▶ **ESTRATTO DEI DATI**
..........
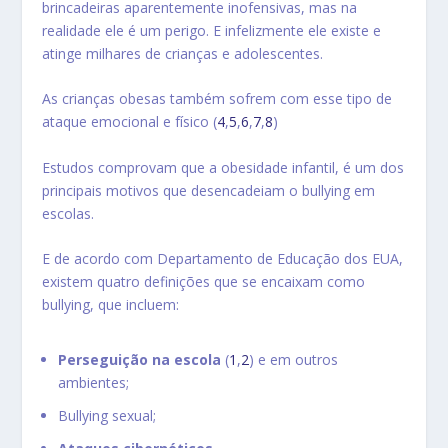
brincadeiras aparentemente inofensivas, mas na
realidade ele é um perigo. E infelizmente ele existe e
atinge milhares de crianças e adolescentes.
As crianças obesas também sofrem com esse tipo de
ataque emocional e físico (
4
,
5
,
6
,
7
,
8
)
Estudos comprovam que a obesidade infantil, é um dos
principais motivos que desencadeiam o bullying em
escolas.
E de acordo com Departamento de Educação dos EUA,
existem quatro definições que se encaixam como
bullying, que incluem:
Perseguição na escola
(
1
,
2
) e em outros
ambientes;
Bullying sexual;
..........
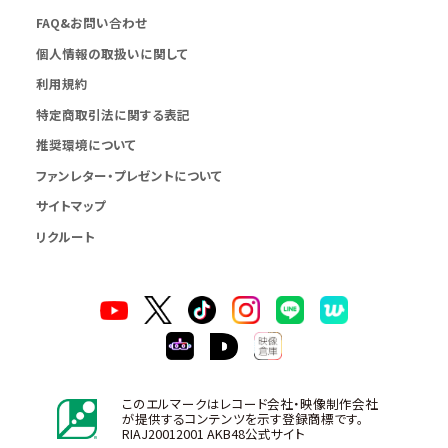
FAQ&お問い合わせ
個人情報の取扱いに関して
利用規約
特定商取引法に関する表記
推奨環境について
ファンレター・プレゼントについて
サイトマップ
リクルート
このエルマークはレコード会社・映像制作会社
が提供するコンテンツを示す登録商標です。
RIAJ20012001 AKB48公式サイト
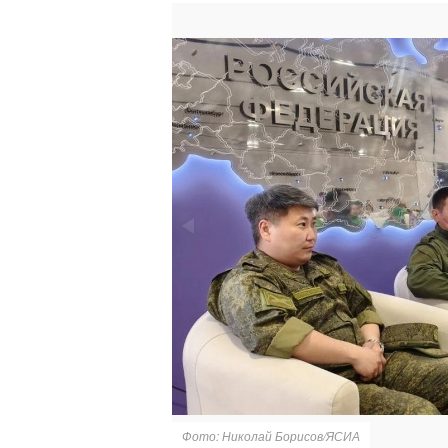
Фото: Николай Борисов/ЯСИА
..........
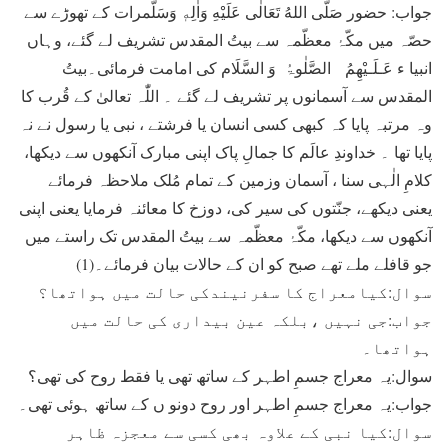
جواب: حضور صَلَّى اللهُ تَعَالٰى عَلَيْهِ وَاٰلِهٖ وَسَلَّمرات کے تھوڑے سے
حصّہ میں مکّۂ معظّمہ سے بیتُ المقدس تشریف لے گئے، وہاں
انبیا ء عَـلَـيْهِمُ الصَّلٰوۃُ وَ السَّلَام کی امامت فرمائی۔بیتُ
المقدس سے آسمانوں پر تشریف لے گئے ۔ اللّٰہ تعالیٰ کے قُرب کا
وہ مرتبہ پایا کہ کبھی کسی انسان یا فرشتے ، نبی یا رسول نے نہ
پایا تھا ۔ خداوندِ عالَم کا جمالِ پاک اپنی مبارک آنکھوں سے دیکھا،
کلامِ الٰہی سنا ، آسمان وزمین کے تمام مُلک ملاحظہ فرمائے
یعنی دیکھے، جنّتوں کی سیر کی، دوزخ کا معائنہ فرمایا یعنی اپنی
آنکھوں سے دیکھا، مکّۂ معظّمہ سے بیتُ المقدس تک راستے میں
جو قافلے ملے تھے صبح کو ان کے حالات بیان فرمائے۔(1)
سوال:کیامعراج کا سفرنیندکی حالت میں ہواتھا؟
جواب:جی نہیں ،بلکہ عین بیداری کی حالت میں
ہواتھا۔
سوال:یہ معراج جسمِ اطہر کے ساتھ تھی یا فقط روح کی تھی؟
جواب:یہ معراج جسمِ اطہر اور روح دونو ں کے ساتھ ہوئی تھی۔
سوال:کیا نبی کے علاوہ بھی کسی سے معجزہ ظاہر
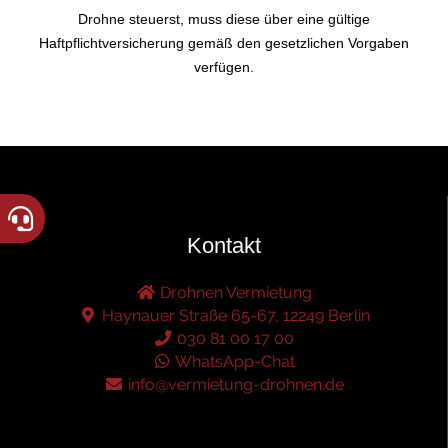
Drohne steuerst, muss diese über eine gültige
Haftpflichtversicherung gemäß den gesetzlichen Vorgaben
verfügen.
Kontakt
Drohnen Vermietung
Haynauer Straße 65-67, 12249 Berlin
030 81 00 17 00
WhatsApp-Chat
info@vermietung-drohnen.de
..........
▶ **CONSEGNA**
Estrai e riporta senza alcuna modifica le righe a partire da quella che contiene "brincadeiras aparentemente inofensivas, mas" fino a quella che contiene "Estudos comprovam que", incluse entrambe.

▶ **RISPOSTA**
brincadeiras aparentemente inofensivas, mas na
realidade ele é um perigo. E infelizmente ele existe e
atinge milhares de crianças e adolescentes.
As crianças obesas também sofrem com esse tipo de
ataque emocional e físico (
4
,
5
,
6
,
7
,
8
)
Estudos comprovam que a obesidade infantil, é um dos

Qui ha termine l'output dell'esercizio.